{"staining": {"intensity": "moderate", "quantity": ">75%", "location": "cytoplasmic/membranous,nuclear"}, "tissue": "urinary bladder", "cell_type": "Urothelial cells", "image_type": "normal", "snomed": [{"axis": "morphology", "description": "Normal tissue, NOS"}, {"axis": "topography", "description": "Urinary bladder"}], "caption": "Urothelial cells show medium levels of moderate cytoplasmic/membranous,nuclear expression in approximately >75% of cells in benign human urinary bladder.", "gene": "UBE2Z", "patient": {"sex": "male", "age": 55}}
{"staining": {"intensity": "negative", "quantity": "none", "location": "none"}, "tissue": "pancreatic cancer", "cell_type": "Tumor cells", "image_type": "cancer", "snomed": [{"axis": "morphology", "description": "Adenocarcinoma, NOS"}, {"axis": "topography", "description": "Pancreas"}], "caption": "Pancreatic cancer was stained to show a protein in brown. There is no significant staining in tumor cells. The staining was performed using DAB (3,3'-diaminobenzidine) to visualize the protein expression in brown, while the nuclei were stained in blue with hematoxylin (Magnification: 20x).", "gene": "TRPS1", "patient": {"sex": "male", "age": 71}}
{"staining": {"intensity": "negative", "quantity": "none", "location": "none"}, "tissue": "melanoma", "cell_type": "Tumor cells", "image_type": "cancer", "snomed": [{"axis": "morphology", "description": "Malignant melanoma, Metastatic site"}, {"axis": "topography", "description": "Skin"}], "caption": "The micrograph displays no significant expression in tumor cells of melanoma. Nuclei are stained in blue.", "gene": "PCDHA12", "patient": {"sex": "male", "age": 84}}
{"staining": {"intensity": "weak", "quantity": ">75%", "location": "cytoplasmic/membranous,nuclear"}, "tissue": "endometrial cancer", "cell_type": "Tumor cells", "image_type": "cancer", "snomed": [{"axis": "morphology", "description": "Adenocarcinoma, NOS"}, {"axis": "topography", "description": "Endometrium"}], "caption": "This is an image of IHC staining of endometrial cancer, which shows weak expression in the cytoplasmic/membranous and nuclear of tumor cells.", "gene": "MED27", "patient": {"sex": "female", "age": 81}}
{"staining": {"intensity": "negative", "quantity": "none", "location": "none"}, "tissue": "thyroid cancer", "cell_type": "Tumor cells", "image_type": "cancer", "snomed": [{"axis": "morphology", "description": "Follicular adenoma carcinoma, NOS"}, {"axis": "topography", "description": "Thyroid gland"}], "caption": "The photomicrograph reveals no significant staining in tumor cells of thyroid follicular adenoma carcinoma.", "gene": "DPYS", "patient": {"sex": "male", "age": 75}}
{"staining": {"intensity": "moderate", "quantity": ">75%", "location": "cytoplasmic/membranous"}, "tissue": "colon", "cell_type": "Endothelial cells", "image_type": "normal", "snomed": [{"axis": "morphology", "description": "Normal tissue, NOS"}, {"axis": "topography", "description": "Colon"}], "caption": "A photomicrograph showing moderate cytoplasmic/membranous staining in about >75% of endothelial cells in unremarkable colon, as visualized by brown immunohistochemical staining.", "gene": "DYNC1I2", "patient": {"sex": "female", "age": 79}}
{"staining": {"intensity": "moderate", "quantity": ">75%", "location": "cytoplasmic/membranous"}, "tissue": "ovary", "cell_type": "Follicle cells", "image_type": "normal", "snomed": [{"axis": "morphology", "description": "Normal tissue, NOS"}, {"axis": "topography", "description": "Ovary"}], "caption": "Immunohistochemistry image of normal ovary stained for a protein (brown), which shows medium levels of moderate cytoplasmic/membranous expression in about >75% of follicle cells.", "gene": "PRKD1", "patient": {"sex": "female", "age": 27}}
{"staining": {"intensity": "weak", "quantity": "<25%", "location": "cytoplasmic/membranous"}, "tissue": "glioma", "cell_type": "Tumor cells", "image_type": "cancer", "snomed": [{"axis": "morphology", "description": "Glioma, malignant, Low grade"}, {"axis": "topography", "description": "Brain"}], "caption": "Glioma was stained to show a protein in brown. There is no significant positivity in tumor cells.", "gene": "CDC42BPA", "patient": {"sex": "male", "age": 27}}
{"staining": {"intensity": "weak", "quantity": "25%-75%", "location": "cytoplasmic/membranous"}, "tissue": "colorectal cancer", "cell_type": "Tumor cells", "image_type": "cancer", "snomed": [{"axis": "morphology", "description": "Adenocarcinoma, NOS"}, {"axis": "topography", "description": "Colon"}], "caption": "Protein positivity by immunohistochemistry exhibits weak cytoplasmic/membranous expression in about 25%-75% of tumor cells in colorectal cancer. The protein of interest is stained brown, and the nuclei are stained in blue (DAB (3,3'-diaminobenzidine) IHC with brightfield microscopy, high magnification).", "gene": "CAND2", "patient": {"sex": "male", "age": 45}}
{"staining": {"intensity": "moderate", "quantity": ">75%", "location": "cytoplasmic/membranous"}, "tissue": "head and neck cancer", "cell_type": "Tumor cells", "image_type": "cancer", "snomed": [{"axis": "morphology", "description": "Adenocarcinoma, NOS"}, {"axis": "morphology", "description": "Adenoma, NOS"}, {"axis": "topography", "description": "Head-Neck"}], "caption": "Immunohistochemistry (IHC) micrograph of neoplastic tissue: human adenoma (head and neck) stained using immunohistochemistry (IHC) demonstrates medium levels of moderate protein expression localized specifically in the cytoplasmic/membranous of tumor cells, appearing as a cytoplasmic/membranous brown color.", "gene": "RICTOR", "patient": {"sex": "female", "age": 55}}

####

■ Work order:
Take every line in the preceding listing that contains "diaminobenzidine" and copy it.

■ Response below:
{"staining": {"intensity": "negative", "quantity": "none", "location": "none"}, "tissue": "pancreatic cancer", "cell_type": "Tumor cells", "image_type": "cancer", "snomed": [{"axis": "morphology", "description": "Adenocarcinoma, NOS"}, {"axis": "topography", "description": "Pancreas"}], "caption": "Pancreatic cancer was stained to show a protein in brown. There is no significant staining in tumor cells. The staining was performed using DAB (3,3'-diaminobenzidine) to visualize the protein expression in brown, while the nuclei were stained in blue with hematoxylin (Magnification: 20x).", "gene": "TRPS1", "patient": {"sex": "male", "age": 71}}
{"staining": {"intensity": "weak", "quantity": "25%-75%", "location": "cytoplasmic/membranous"}, "tissue": "colorectal cancer", "cell_type": "Tumor cells", "image_type": "cancer", "snomed": [{"axis": "morphology", "description": "Adenocarcinoma, NOS"}, {"axis": "topography", "description": "Colon"}], "caption": "Protein positivity by immunohistochemistry exhibits weak cytoplasmic/membranous expression in about 25%-75% of tumor cells in colorectal cancer. The protein of interest is stained brown, and the nuclei are stained in blue (DAB (3,3'-diaminobenzidine) IHC with brightfield microscopy, high magnification).", "gene": "CAND2", "patient": {"sex": "male", "age": 45}}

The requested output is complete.